262800 Minuten

Sag mal“ – beginnt sie zwischen zwei Bissen – „Wie läuft eigentlich die Liebe“ – fünf Sekunden zuvor habe ich panisch meine Sonnenbrille von meinem Kopf auf meine Augen befördert, das Smartphone aus der Tasche gegraben und begonnen sinnlos viel zu Schnell die Tasten zu suchen.

Ein halbes Jahr.

Vor einem halben Jahr sind wir uns zwischen lauter Musik und Neonlicht über den Weg gelaufen. Vor einem halben Jahr hast Du mich das letzte Mal in den Arm genommen „Happy Birthday„.
Mein Herz schlug schneller als der Beat aus der Box.

Den Kontakt gelöscht, entfolgt und doch einen kleinen Rettungsanker behalten. Facebook, ist ja nichts, wir alle haben die Kontake dort, die keine wirklichen Kontakte sind. Um Dich wieder hinzufügen, den Kontakt zu suchen. Deine Nummer wieder speichern, Du hast meine noch. Dir wieder folgen, ein paar Wochen später ziehst Du gleich. Teilhaben, an der alltäglichen Banalität des digitalen. Sich denken „Scheiß drauf, was ist schon dabei?

Nach einem Jahr dort stehen, wo wir vor einem Jahr angefangen haben.
Hier und da eine digitale Nachricht, ein Like.

Ein halbes Jahr.

Die gleichen Bars, die gleichen Clubs, die selben Veranstaltungen. Ich kenne Deinen Blick an der Bar, in der Masse. Die Nachrichten die danach folgten habe ich gelöscht, und doch gespeichert. Die Suche hat nie wirklich geendet, sie blieb nur erfolglos. Ein halbes Jahr.

Zwischen all den Menschen erkenne ich Ihn sekundenschnell und hoffe das er es nicht tut.
Mein Herz schlägt lauter als der Beat aus der Box.

• **DATENSÄTZE**
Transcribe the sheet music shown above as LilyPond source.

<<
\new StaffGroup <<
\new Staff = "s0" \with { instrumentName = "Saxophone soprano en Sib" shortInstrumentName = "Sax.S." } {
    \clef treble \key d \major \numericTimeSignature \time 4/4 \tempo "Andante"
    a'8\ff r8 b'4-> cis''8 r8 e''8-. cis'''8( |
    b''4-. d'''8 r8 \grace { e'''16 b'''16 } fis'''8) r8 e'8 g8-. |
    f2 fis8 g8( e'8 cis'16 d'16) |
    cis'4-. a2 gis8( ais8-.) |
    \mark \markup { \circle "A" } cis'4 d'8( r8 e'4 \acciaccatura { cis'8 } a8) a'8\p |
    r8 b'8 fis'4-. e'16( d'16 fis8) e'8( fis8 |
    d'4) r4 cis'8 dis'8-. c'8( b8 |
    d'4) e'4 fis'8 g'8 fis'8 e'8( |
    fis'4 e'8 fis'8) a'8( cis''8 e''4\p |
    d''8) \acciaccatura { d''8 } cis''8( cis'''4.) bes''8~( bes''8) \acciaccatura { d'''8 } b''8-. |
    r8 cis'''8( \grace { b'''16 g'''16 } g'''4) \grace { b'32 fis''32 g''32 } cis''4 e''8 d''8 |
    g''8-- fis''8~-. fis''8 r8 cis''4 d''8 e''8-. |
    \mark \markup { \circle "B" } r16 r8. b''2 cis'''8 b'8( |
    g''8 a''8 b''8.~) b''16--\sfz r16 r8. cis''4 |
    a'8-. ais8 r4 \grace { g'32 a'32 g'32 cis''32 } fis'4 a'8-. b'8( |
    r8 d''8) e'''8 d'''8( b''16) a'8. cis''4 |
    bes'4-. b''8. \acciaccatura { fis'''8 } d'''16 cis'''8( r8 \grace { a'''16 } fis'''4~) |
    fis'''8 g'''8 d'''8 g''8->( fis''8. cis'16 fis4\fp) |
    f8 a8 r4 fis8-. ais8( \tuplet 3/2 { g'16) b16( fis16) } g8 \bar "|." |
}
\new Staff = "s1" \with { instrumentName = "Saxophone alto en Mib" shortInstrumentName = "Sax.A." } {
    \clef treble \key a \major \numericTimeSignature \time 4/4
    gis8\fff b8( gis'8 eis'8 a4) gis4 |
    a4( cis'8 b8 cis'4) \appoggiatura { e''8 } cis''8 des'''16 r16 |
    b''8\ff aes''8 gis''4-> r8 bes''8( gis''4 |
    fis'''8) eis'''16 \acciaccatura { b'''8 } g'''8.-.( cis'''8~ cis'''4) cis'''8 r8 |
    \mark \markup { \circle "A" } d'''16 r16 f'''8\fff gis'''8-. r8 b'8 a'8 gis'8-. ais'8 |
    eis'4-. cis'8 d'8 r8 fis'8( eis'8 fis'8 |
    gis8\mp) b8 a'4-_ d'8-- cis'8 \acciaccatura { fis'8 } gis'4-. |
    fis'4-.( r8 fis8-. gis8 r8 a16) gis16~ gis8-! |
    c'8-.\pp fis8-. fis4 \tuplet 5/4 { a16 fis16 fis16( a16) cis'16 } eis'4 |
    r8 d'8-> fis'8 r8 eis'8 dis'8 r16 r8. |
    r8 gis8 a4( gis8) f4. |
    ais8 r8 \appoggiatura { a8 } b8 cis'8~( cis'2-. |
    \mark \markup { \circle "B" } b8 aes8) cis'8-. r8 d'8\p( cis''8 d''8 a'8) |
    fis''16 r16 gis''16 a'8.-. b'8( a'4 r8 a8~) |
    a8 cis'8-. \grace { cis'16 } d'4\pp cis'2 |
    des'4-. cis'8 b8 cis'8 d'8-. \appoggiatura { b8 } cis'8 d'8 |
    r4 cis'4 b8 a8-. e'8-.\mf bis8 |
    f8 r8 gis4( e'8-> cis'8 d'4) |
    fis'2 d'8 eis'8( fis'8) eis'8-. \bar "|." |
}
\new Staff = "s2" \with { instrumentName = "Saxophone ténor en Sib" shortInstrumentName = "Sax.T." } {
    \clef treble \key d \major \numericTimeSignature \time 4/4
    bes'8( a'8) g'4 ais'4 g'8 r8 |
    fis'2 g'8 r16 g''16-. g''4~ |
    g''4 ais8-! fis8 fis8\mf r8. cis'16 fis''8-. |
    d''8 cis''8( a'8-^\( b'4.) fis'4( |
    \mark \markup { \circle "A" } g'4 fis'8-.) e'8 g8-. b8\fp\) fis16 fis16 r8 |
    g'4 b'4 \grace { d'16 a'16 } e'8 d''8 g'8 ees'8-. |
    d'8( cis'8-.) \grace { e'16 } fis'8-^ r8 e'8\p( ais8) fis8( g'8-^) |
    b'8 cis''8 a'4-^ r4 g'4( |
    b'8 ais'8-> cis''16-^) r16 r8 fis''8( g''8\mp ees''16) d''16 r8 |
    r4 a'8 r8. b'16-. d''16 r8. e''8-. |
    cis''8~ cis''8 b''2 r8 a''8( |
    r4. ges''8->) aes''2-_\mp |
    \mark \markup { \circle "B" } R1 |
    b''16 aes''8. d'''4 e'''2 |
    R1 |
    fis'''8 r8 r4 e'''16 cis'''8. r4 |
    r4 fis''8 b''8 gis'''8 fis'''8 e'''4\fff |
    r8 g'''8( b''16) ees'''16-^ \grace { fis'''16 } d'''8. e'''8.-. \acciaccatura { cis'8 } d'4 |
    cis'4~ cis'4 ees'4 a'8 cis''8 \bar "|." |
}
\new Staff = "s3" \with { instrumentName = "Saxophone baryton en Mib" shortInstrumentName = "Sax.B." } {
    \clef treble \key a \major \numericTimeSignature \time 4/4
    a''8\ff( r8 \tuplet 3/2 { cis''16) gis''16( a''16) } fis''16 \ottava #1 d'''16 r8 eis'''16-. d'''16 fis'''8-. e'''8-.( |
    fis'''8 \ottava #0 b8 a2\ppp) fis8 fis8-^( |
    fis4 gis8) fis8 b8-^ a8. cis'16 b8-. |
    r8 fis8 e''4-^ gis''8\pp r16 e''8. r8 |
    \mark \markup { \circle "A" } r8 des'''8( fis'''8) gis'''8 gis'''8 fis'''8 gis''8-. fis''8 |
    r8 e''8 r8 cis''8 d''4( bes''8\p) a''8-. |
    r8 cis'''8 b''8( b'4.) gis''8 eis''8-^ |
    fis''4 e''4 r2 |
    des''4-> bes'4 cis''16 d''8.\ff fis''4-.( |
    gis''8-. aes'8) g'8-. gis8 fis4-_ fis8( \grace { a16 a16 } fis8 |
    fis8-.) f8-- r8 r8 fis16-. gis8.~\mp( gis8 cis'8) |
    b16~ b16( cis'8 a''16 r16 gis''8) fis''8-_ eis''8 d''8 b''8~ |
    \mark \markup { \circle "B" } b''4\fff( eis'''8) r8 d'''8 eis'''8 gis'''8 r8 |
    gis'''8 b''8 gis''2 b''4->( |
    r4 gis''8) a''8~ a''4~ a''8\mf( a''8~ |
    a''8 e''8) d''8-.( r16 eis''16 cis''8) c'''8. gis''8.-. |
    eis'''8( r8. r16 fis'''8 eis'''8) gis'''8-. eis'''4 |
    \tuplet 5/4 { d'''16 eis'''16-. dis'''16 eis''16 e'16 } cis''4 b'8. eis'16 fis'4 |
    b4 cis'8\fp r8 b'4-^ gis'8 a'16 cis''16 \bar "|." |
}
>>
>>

• **ARBEITSAUFTRAG A**
Beantworte anhand des Auszugs „262800 Minuten“ die folgenden Fragen:
(i) Was befördert die erzählende Person panisch von ihrem Kopf auf ihre Augen?
(ii) Wo sind sich die beiden vor einem halben Jahr über den Weg gelaufen?
(iii) Was heißt es im Auszug über die Suche?
• **ARBEITSAUFTRAG B**
Gib den Teil des Auszugs „262800 Minuten“ wortgetreu aus, beginnend bei „Den Kontakt gelöscht, entfolgt“ und endend bei „erfolglos. Ein halbes Jahr.“.

• **ÜBUNGSERGEBNIS A**
(i) Sie befördert ihre Sonnenbrille von ihrem Kopf auf ihre Augen.
(ii) Sie sind sich zwischen lauter Musik und Neonlicht über den Weg gelaufen.
(iii) Die Suche hat nie wirklich geendet, sie blieb nur erfolglos.

• **ÜBUNGSERGEBNIS B**
Den Kontakt gelöscht, entfolgt und doch einen kleinen Rettungsanker behalten. Facebook, ist ja nichts, wir alle haben die Kontake dort, die keine wirklichen Kontakte sind. Um Dich wieder hinzufügen, den Kontakt zu suchen. Deine Nummer wieder speichern, Du hast meine noch. Dir wieder folgen, ein paar Wochen später ziehst Du gleich. Teilhaben, an der alltäglichen Banalität des digitalen. Sich denken „Scheiß drauf, was ist schon dabei?

Nach einem Jahr dort stehen, wo wir vor einem Jahr angefangen haben.
Hier und da eine digitale Nachricht, ein Like.

Ein halbes Jahr.

Die gleichen Bars, die gleichen Clubs, die selben Veranstaltungen. Ich kenne Deinen Blick an der Bar, in der Masse. Die Nachrichten die danach folgten habe ich gelöscht, und doch gespeichert. Die Suche hat nie wirklich geendet, sie blieb nur erfolglos. Ein halbes Jahr.